You probably never even imagined that day, 1st December 1955, when you were traveling home after your day’s work that you would, eventually become something of an icon; a powerful figure in the Civil Rights Movement.  You definitely wouldn’t ever imagine that you would become an inspirational figure in my life.  How could you? As I said before, we never met.  You are though,(an inspirational figure).  You and I have more in common than it may, at first seem.

I live in the UK, am white and have never, ever had to put up with the privations that were part and parcel of your world.  However, the main thing that you and I share is that we are people of faith, the same faith in fact.

That faith tells us that, “There is neither Jew nor Greek, there is neither bond nor free, there is neither male nor female: for you are all one in Christ Jesus.” (Galatians 3:28)
In a world that payed lip-service to the teachings of Jesus you chose to embody them.  I get that it wasn’t easy.  You were arrested.  It took years.  You didn’t actually agree with MLK on some of the issues, (and that’s another story, right?)  Ultimately though, you were brave enough to stand up to the Bully and the world changed.

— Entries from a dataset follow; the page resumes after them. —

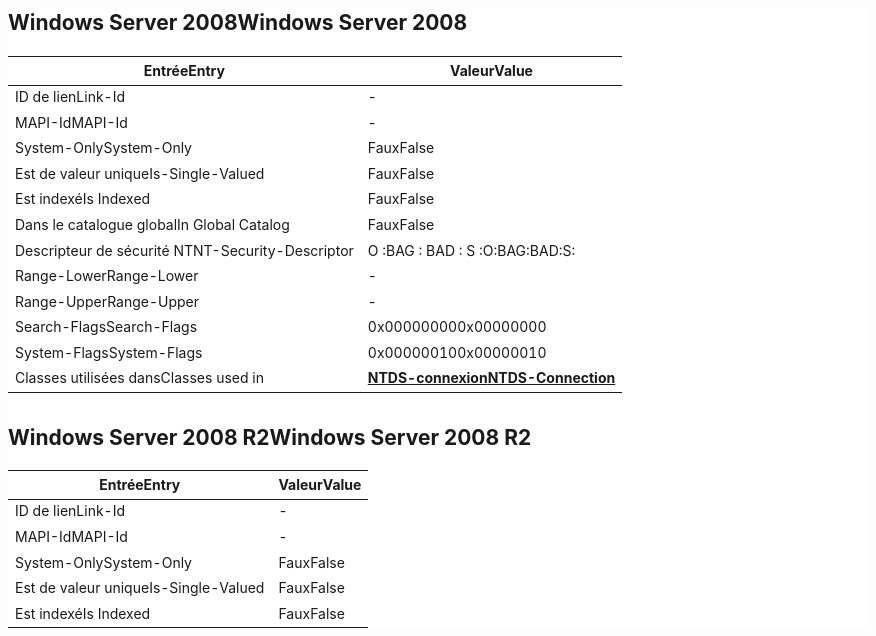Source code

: ## <a name="windows-server-2008"></a><span data-ttu-id="cc605-227">Windows Server 2008</span><span class="sxs-lookup"><span data-stu-id="cc605-227">Windows Server 2008</span></span>



| <span data-ttu-id="cc605-228">Entrée</span><span class="sxs-lookup"><span data-stu-id="cc605-228">Entry</span></span> | <span data-ttu-id="cc605-229">Valeur</span><span class="sxs-lookup"><span data-stu-id="cc605-229">Value</span></span> |
|------------------------|--------------------------------------------------------|
| <span data-ttu-id="cc605-230">ID de lien</span><span class="sxs-lookup"><span data-stu-id="cc605-230">Link-Id</span></span>                | \-                                                     |
| <span data-ttu-id="cc605-231">MAPI-Id</span><span class="sxs-lookup"><span data-stu-id="cc605-231">MAPI-Id</span></span>                | \-                                                     |
| <span data-ttu-id="cc605-232">System-Only</span><span class="sxs-lookup"><span data-stu-id="cc605-232">System-Only</span></span>            | <span data-ttu-id="cc605-233">Faux</span><span class="sxs-lookup"><span data-stu-id="cc605-233">False</span></span>                                                  |
| <span data-ttu-id="cc605-234">Est de valeur unique</span><span class="sxs-lookup"><span data-stu-id="cc605-234">Is-Single-Valued</span></span>       | <span data-ttu-id="cc605-235">Faux</span><span class="sxs-lookup"><span data-stu-id="cc605-235">False</span></span>                                                  |
| <span data-ttu-id="cc605-236">Est indexé</span><span class="sxs-lookup"><span data-stu-id="cc605-236">Is Indexed</span></span>             | <span data-ttu-id="cc605-237">Faux</span><span class="sxs-lookup"><span data-stu-id="cc605-237">False</span></span>                                                  |
| <span data-ttu-id="cc605-238">Dans le catalogue global</span><span class="sxs-lookup"><span data-stu-id="cc605-238">In Global Catalog</span></span>      | <span data-ttu-id="cc605-239">Faux</span><span class="sxs-lookup"><span data-stu-id="cc605-239">False</span></span>                                                  |
| <span data-ttu-id="cc605-240">Descripteur de sécurité NT</span><span class="sxs-lookup"><span data-stu-id="cc605-240">NT-Security-Descriptor</span></span> | <span data-ttu-id="cc605-241">O :BAG : BAD : S :</span><span class="sxs-lookup"><span data-stu-id="cc605-241">O:BAG:BAD:S:</span></span>                                           |
| <span data-ttu-id="cc605-242">Range-Lower</span><span class="sxs-lookup"><span data-stu-id="cc605-242">Range-Lower</span></span>            | \-                                                     |
| <span data-ttu-id="cc605-243">Range-Upper</span><span class="sxs-lookup"><span data-stu-id="cc605-243">Range-Upper</span></span>            | \-                                                     |
| <span data-ttu-id="cc605-244">Search-Flags</span><span class="sxs-lookup"><span data-stu-id="cc605-244">Search-Flags</span></span>           | <span data-ttu-id="cc605-245">0x00000000</span><span class="sxs-lookup"><span data-stu-id="cc605-245">0x00000000</span></span>                                             |
| <span data-ttu-id="cc605-246">System-Flags</span><span class="sxs-lookup"><span data-stu-id="cc605-246">System-Flags</span></span>           | <span data-ttu-id="cc605-247">0x00000010</span><span class="sxs-lookup"><span data-stu-id="cc605-247">0x00000010</span></span>                                             |
| <span data-ttu-id="cc605-248">Classes utilisées dans</span><span class="sxs-lookup"><span data-stu-id="cc605-248">Classes used in</span></span>        | [<span data-ttu-id="cc605-249">**NTDS-connexion**</span><span class="sxs-lookup"><span data-stu-id="cc605-249">**NTDS-Connection**</span></span>](c-ntdsconnection.md)<br/> |



## <a name="windows-server-2008-r2"></a><span data-ttu-id="cc605-250">Windows Server 2008 R2</span><span class="sxs-lookup"><span data-stu-id="cc605-250">Windows Server 2008 R2</span></span>



| <span data-ttu-id="cc605-251">Entrée</span><span class="sxs-lookup"><span data-stu-id="cc605-251">Entry</span></span> | <span data-ttu-id="cc605-252">Valeur</span><span class="sxs-lookup"><span data-stu-id="cc605-252">Value</span></span> |
|------------------------|--------------------------------------------------------|
| <span data-ttu-id="cc605-253">ID de lien</span><span class="sxs-lookup"><span data-stu-id="cc605-253">Link-Id</span></span>                | \-                                                     |
| <span data-ttu-id="cc605-254">MAPI-Id</span><span class="sxs-lookup"><span data-stu-id="cc605-254">MAPI-Id</span></span>                | \-                                                     |
| <span data-ttu-id="cc605-255">System-Only</span><span class="sxs-lookup"><span data-stu-id="cc605-255">System-Only</span></span>            | <span data-ttu-id="cc605-256">Faux</span><span class="sxs-lookup"><span data-stu-id="cc605-256">False</span></span>                                                  |
| <span data-ttu-id="cc605-257">Est de valeur unique</span><span class="sxs-lookup"><span data-stu-id="cc605-257">Is-Single-Valued</span></span>       | <span data-ttu-id="cc605-258">Faux</span><span class="sxs-lookup"><span data-stu-id="cc605-258">False</span></span>                                                  |
| <span data-ttu-id="cc605-259">Est indexé</span><span class="sxs-lookup"><span data-stu-id="cc605-259">Is Indexed</span></span>             | <span data-ttu-id="cc605-260">Faux</span><span class="sxs-lookup"><span data-stu-id="cc605-260">False</span></span>                                                  |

There’s a new film, out in America and due for release here tomorrow, called Selma.  The film is set ten years after your bus journey, and tells of the March from Selma to Montgomery.  You aren’t in it, of course.  You were living in Detroit by then, working for John Conyers.  No, the film is all about MLK, (and I’m a big fan, so I shall be going to see it – despite the fact that it seems to be all about men, again – come on, Hollywood).  You were working for, and supporting an African-American representative in the State legislature.  Doing your bit to change things from the inside.

I just wanted to say a big,’Thank you, Mrs Parks!” Oh, and Happy Birthday!

*MLK is, of course, Martin Luther King.